Merkel fires back at the Trump team on the euro
"We won't exercise any influence over the European Central Bank, so I can't and I don't want to change the situation as it is now," she said on Tuesday after meeting with the Swedish prime minister, according to Bloomberg News' Patrick Donahue and Arne Delfs.
"Beyond that, we strive to trade on the global market with competitive products in fair trade with all others."
Earlier on Tuesday, Trump's trade adviser, Peter Navarro, told the Financial Times that Germany is using a "grossly undervalued" euro to its advantage against other nations in the European Union and against the US.

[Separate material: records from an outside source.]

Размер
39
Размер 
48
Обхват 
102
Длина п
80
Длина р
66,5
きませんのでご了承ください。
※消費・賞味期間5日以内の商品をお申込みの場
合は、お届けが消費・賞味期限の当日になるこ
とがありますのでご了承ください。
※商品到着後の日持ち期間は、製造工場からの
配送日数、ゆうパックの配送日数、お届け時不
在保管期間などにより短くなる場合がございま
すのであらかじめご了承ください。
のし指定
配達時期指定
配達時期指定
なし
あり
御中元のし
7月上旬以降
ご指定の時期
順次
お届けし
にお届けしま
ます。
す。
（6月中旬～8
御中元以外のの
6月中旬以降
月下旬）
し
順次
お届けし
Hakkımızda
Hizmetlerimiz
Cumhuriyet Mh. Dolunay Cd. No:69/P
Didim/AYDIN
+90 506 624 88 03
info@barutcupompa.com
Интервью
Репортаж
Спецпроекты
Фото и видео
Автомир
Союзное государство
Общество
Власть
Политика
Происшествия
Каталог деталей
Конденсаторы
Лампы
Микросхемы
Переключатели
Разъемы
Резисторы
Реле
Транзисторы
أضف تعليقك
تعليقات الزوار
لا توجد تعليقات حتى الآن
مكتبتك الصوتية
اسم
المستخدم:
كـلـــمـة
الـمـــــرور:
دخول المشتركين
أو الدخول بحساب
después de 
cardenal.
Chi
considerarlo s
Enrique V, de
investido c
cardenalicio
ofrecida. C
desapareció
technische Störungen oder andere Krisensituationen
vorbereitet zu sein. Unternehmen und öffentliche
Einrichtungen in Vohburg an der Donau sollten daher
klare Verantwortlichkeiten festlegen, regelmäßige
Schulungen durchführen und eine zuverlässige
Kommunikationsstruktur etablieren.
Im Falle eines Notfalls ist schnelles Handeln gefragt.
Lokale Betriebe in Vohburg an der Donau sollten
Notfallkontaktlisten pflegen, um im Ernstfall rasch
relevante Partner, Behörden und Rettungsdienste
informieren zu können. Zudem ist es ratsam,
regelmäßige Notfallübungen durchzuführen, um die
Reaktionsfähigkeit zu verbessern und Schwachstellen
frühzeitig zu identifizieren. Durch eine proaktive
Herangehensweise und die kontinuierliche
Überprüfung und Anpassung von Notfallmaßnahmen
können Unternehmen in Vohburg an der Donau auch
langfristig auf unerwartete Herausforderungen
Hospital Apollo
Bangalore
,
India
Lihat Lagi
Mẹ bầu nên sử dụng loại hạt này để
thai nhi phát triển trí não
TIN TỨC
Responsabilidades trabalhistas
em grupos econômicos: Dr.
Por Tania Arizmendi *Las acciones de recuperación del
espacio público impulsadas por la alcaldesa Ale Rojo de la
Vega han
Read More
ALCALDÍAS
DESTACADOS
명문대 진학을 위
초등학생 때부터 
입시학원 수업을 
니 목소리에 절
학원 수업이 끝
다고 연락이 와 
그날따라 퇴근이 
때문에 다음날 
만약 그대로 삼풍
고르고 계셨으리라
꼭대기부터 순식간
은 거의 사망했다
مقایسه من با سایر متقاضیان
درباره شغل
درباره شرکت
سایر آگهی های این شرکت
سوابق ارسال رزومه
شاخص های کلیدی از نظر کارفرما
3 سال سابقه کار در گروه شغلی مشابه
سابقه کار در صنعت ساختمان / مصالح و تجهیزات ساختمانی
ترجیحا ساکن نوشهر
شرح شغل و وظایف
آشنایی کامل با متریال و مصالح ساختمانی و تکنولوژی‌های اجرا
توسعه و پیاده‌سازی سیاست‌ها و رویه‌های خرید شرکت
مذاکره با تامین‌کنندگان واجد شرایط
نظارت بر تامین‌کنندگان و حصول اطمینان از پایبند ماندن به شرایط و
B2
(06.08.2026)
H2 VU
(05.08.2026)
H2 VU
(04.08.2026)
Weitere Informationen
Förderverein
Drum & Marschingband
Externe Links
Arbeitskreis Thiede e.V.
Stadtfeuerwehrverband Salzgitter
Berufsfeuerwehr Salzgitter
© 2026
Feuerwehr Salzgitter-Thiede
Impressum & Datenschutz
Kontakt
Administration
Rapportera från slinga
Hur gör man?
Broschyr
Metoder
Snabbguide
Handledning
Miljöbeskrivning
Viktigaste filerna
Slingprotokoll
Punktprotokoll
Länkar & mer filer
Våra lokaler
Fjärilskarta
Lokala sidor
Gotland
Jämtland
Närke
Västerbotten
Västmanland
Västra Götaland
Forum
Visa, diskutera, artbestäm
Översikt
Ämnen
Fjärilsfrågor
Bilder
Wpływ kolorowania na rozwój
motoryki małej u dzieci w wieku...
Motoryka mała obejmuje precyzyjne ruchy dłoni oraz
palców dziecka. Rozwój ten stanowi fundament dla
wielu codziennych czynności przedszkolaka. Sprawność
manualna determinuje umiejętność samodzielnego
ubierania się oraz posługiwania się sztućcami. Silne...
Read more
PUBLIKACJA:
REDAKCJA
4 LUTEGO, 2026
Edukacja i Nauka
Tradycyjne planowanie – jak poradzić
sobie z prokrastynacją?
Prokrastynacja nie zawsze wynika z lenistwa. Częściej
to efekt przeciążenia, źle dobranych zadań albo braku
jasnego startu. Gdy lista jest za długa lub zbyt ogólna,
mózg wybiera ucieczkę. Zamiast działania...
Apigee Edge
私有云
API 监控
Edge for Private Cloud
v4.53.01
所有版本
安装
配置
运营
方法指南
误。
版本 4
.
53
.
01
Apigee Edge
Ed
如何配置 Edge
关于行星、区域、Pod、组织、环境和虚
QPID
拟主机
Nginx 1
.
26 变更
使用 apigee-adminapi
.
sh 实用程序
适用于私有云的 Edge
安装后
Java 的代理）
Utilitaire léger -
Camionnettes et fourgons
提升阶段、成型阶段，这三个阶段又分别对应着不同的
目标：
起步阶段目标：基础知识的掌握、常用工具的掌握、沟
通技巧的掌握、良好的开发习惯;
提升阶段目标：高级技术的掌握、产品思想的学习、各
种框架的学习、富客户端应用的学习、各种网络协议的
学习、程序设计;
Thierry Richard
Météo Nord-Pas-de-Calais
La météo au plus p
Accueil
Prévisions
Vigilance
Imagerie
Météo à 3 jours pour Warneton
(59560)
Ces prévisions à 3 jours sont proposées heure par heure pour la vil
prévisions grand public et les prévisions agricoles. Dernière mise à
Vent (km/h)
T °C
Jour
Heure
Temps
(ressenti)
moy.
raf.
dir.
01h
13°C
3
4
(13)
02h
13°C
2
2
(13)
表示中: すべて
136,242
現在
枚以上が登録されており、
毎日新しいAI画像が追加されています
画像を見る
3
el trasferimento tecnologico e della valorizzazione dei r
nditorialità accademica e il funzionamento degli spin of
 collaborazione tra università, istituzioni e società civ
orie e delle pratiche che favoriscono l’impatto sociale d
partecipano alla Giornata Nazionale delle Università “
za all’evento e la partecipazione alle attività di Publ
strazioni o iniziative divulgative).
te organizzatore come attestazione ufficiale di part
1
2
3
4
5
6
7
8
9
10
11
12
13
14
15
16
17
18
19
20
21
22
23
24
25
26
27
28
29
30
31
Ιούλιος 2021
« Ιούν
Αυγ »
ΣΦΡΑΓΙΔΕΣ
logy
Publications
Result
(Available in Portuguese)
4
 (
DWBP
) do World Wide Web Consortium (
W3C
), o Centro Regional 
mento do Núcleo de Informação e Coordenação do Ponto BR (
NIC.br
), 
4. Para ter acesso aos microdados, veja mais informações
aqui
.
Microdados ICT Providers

"A big obstacle to viewing TTIP as a bilateral deal is Germany, which continues to exploit other countries in the EU as well as the US with an 'implicit Deutsche Mark' that is grossly undervalued," Navarro, the head of Trump's new National Trade Council, told the Financial Times.
The Transatlantic Trade and Investment Partnership, or TTIP, is a proposed trade agreement between the EU and the US.
The euro jumped after the report crossed the wires. It is up by 0.8% at 1.0783 against the dollar as of 12:36 a.m. ET.
Last week, Ted Malloch, the man who is tipped to become the US ambassador to the EU, told the BBC that the euro "could collapse" in the next 18 months.
"The one thing I would do in 2017 is short the euro," Malloch told BBC. "I think it is a currency that is not only in demise but has a real problem and could in fact collapse in the coming year, year and a half. I am not the only person or economist of that point of view."